Besides being a terrible book, it also contains many small mistakes. My favorite one is checking the return value of memcpy() for non-NULL.

http://c.learncodethehardway.org/book/ex44.html

cremno · on July 20, 2014

I've noticed the first sentence is very weird and doesn't make much sense. Also that isn't just a small mistake. But I can't edit my post anymore. I'm sorry.

I originally wanted to write more and point out some other important things. For example, “long long” never gets mentioned! This is not a good book to learn C. I believe it could be an adequate (or even good) one to train already existent C skills, but it isn't even that at the moment.

Okay, it isn't a final version. We have to wait until next year for that, but LCTHW gets too much positive attention for being just another less-than-mediocre tutorial book on the Internet.

clarry · on July 20, 2014

Hilarious, I didn't pick that one up since it's in the later chapters I skipped..

The bstring thing and his safer copy function are still my favorites for the irony of it. He's sounds so condescending when he attacks C strings and an old K&R example. And then goes on to show how to do it wrong, without really even solving the problem he's trying to solve. And he keeps repeating the lie about C strings just being nothing but an array of chars.

aninteger · on July 20, 2014

Ok, I'll bite. What is wrong with bstring and what do you think is a better replacement? I tried to look up criticism on Google about bstrlib and found nothing. I've used bstring in several applications without problem. I have started using antirez's sds though for newer applications.

clarry · on July 20, 2014

https://news.ycombinator.com/item?id=7192044

I don't know what'd be a better replacement; it depends so much on the use case. I'd say there is no one-size-fits-all solution to string handling in C. For most code which occassionally deals with strings but isn't really focusing on text, the usual standard library functions and BSD extensions are just fine. I mean malloc, free, strdup, strlcat, strlcpy, strchr, strstr, snprintf, and so on.

For my code editor, I wrote my own dynamic text buffer with the goal of supporting large files with binary data in it. This is highly application specific code and wouldn't make a good general purpose string library.

I skimmed through the bstring code long ago, and I recall seeing quite a bit of questionable or hairy code. But abusing undefined behavior for security purpose was the final stake so I gave up and decided I do not want to use or endorse that library. Also, using ints for string lengths is just stupid if your code ever has to interact with the outside world. Why does bstring do this?
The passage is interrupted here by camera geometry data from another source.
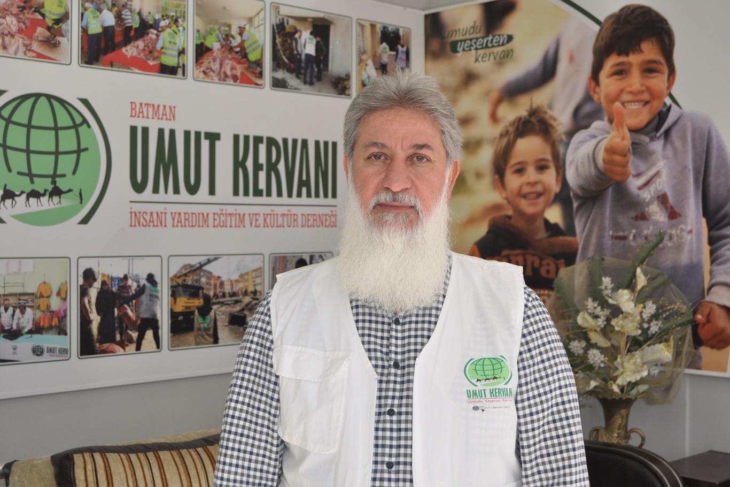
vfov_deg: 26.5
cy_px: 244
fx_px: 1034
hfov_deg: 38.9
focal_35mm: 51
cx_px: 365
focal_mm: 34
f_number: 4.5
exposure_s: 1/80
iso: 400
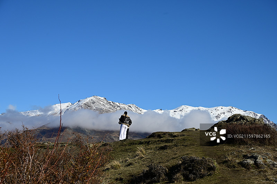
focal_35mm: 70
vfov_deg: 19.4
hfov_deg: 28.9
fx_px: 538
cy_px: 92
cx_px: 138
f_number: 9
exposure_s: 1/1000
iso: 200
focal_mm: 70
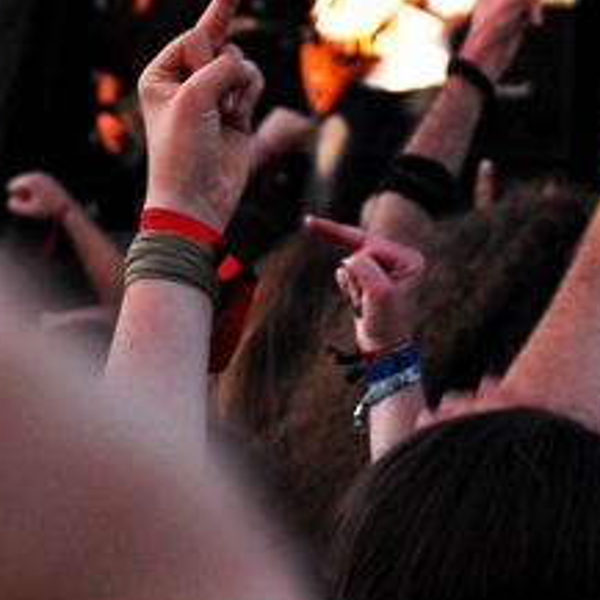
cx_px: 575
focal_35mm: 206
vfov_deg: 8.5
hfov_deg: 8.4
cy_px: 188
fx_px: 4045
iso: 800
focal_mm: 55
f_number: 5.6
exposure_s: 1/60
EDIT: Actually, let me just quote the (in)security statement here:

> Bstrlib is, by design, impervious to memory size overflow attacks. The reason is it is resiliant to length overflows is that bstring lengths are bounded above by INT_MAX, instead of ~(size_t)0. So length addition overflows cause a wrap around of the integer value making them negative causing balloc() to fail before an erroneous operation can occurr.

clarry · on July 20, 2014

Oh crap. Reading further, he does indeed recommend bstring. It wasn't just a random library in a one-off example. Some of the examples also show he doesn't care about arithmetic overflows much. I didn't find him talking about these anywhere much, either (though I skipped a few chapters).

ch_123 · on July 20, 2014

I read through some of "C Programming, a Modern Approach 2nd Edition" by K.N. King. The parts I read were good.

ejr · on July 20, 2014

This looks to be very good. One tiny, and I do mean tiny, wish is that the code follows BSD/KNF style. I know that's all down to preference anyway, but it does make things easier to absorb.